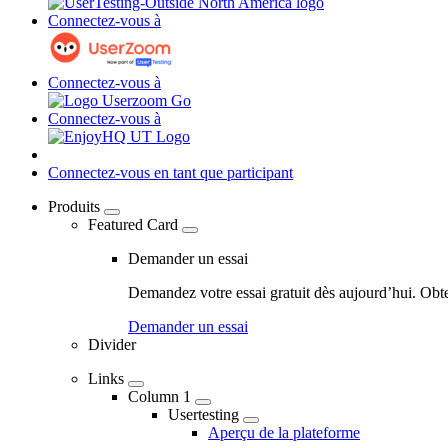
Connectez-vous à
Connectez-vous à
Connectez-vous à
Connectez-vous en tant que participant
Produits
Featured Card
04
-
Demander un essai
Marketing
Demandez votre essai gratuit dès aujourd’hui. Obt
Navigation
Demander un essai
-
Divider
Main
Links
navigation
Column 1
Usertesting
Aperçu de la plateforme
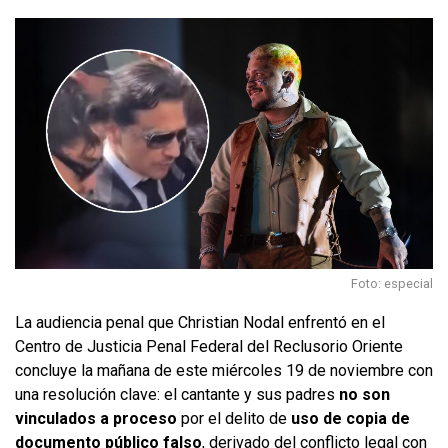
Foto: especial
La audiencia penal que Christian Nodal enfrentó en el
Centro de Justicia Penal Federal del Reclusorio Oriente
concluye la mañana de este miércoles 19 de noviembre con
una resolución clave: el cantante y sus padres
no son
vinculados a proceso
por el delito de
uso de copia de
documento público falso
, derivado del conflicto legal con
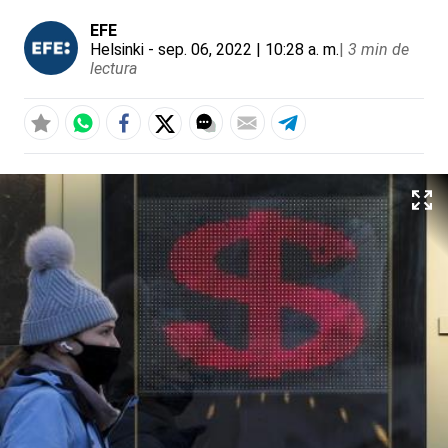
EFE
Helsinki
- sep. 06, 2022 | 10:28 a. m.
|
3 min de
lectura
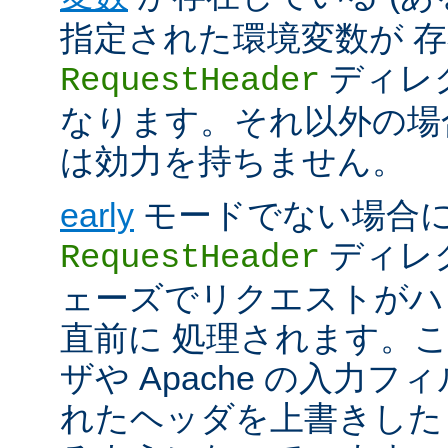
指定された環境変数が 存
ディレ
RequestHeader
なります。それ以外の場
は効力を持ちません。
early
モードでない場合
ディレク
RequestHeader
ェーズでリクエストがハ
直前に 処理されます。
ザや Apache の入力フ
れたヘッダを上書きした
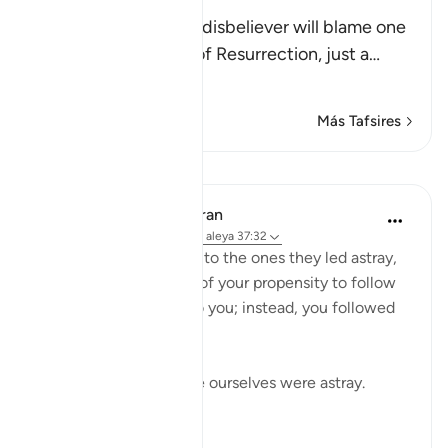
Resurrection
Allah tells us that the disbeliever will blame one
another in the arena of Resurrection, just a
…
Leer más
Más Tafsires
Lecciones
In the Shade of the Quran
hace 31 semanas
·
Referencias
aleya 37:32
The misleaders will say to the ones they led astray,
you joined us because of your propensity to follow
error. We did nothing to you; instead, you followed
us in our error:
If we led you astray, we ourselves were astray.
(Verse 32)
0
0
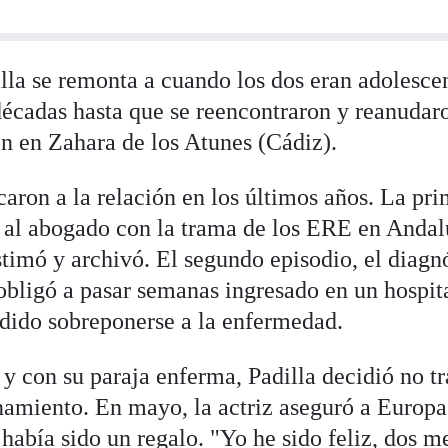
lla se remonta a cuando los dos eran adolesce
écadas hasta que se reencontraron y reanudar
on en Zahara de los Atunes (Cádiz).
aron a la relación en los últimos años. La pri
 al abogado con la trama de los ERE en Andal
timó y archivó. El segundo episodio, el diagn
obligó a pasar semanas ingresado en un hospita
dido sobreponerse a la enfermedad.
y con su paraja enferma, Padilla decidió no tr
namiento. En mayo, la actriz aseguró a Europa
 había sido un regalo. "Yo he sido feliz, dos m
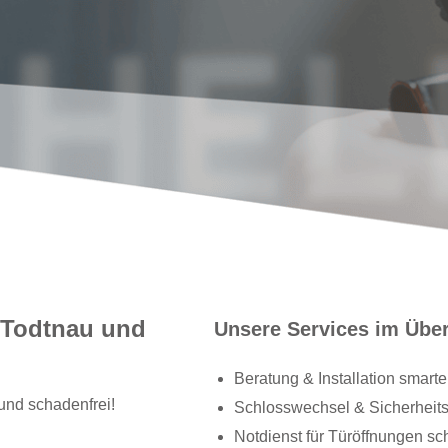
r Todtnau und
Unsere Services im Über
Beratung & Installation smarte
 und schadenfrei!
Schlosswechsel & Sicherheits
Notdienst für Türöffnungen sc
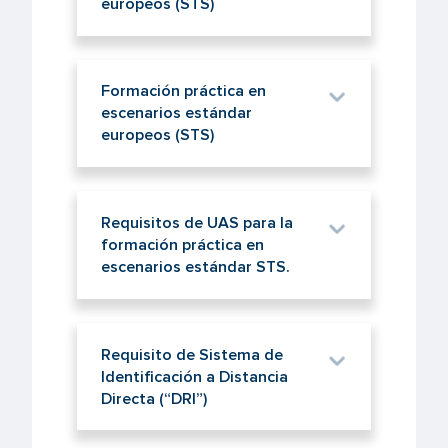
europeos (STS)
Formación práctica en
escenarios estándar
europeos (STS)
Requisitos de UAS para la
formación práctica en
escenarios estándar STS.
Requisito de Sistema de
Identificación a Distancia
Directa (“DRI”)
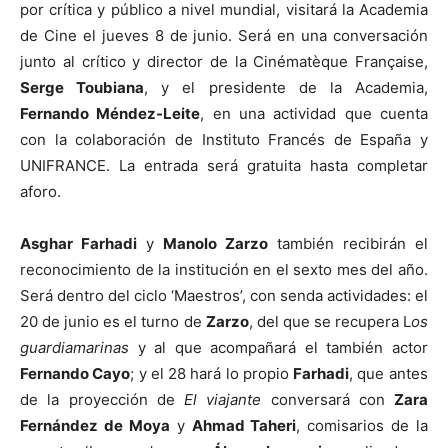
por crítica y público a nivel mundial, visitará la Academia
de Cine el jueves 8 de junio. Será en una conversación
junto al crítico y director de la Cinématèque Française,
Serge Toubiana
, y el presidente de la Academia,
Fernando Méndez-Leite
, en una actividad que cuenta
con la colaboración de Instituto Francés de España y
UNIFRANCE. La entrada será gratuita hasta completar
aforo.
Asghar Farhadi
y
Manolo Zarzo
también recibirán el
reconocimiento de la institución en el sexto mes del año.
Será dentro del ciclo ‘Maestros’, con senda actividades: el
20 de junio es el turno de
Zarzo
, del que se recupera L
os
guardiamarinas
y al que acompañará el también actor
Fernando Cayo
; y el 28 hará lo propio
Farhadi
, que antes
de la proyección de
El viajante
conversará con
Zara
Fernández de Moya
y
Ahmad Taheri
, comisarios de la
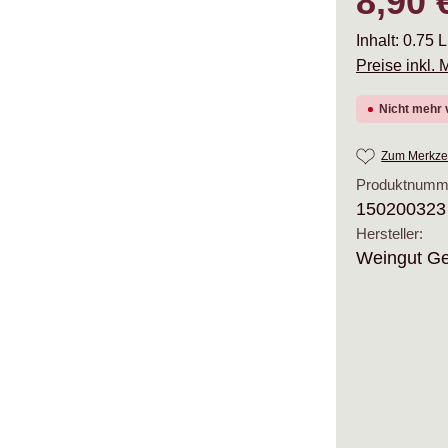
8,90 
Inhalt:
0.75 L
Preise inkl.
Nicht mehr 
Zum Merkzet
Produktnumm
150200323
Hersteller:
Weingut Ge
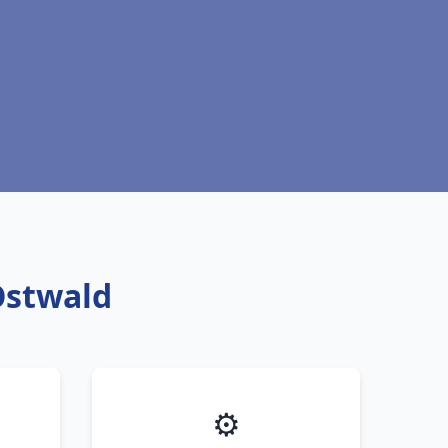
Ostwald
⚙️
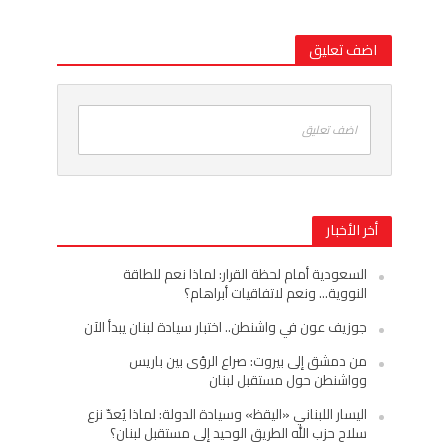
اضف تعليق
اضف تعليق
أخر الأخبار
السعودية أمام لحظة القرار: لماذا نعم للطاقة
النووية… ونعم لاتفاقيات أبراهام؟
جوزيف عون في واشنطن.. اختبار سيادة لبنان يبدأ الآن
من دمشق إلى بيروت: صراع الرؤى بين باريس
وواشنطن حول مستقبل لبنان
اليسار اللبناني «اليقظ» وسيادة الدولة: لماذا يُعدّ نزع
سلاح حزب الله الطريق الوحيد إلى مستقبل لبنان؟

■ What this task involves
Copy only this from above: the line containing "y al que acompañará el también actor", the line containing "لماذا يُعدّ نزع", and all lines between, printed exactly. Leave out the pictures.

■ Answer box
y al que acompañará el también actor
Fernando Cayo
; y el 28 hará lo propio
Farhadi
, que antes
de la proyección de
El viajante
conversará con
Zara
Fernández de Moya
y
Ahmad Taheri
, comisarios de la
8,90 
Inhalt:
0.75 L
Preise inkl.
Nicht mehr 
Zum Merkzet
Produktnumm
150200323
Hersteller:
Weingut Ge
Ostwald
⚙️
اضف تعليق
اضف تعليق
أخر الأخبار
السعودية أمام لحظة القرار: لماذا نعم للطاقة
النووية… ونعم لاتفاقيات أبراهام؟
جوزيف عون في واشنطن.. اختبار سيادة لبنان يبدأ الآن
من دمشق إلى بيروت: صراع الرؤى بين باريس
وواشنطن حول مستقبل لبنان
اليسار اللبناني «اليقظ» وسيادة الدولة: لماذا يُعدّ نزع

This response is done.